WORK REQUIRED
Count the lines in the items below that contain the string "ワークショップ" with case matching exactly, and reply with the number alone.

LISTED RECORDS
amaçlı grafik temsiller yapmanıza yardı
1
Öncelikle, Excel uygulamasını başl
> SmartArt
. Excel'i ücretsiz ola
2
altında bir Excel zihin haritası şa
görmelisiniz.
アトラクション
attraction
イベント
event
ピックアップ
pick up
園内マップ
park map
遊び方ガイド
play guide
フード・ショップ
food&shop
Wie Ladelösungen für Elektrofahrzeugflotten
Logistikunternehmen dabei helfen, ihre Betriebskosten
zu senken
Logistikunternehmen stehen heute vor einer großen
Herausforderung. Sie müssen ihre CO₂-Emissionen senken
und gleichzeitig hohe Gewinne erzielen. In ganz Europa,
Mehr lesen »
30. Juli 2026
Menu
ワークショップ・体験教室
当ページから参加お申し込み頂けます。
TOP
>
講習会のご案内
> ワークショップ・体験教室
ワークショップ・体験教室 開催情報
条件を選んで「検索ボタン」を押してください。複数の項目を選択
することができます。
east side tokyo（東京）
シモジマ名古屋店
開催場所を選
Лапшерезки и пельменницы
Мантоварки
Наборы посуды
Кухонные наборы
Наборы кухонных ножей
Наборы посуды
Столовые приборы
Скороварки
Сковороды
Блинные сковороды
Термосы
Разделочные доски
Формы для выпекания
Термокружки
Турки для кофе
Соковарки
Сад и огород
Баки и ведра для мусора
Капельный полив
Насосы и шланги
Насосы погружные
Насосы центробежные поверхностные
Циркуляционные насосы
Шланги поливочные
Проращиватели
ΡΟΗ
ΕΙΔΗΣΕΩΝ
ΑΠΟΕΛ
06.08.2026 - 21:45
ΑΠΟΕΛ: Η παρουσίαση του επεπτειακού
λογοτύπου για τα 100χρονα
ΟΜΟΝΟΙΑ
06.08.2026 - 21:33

EXERCISE RESULT
3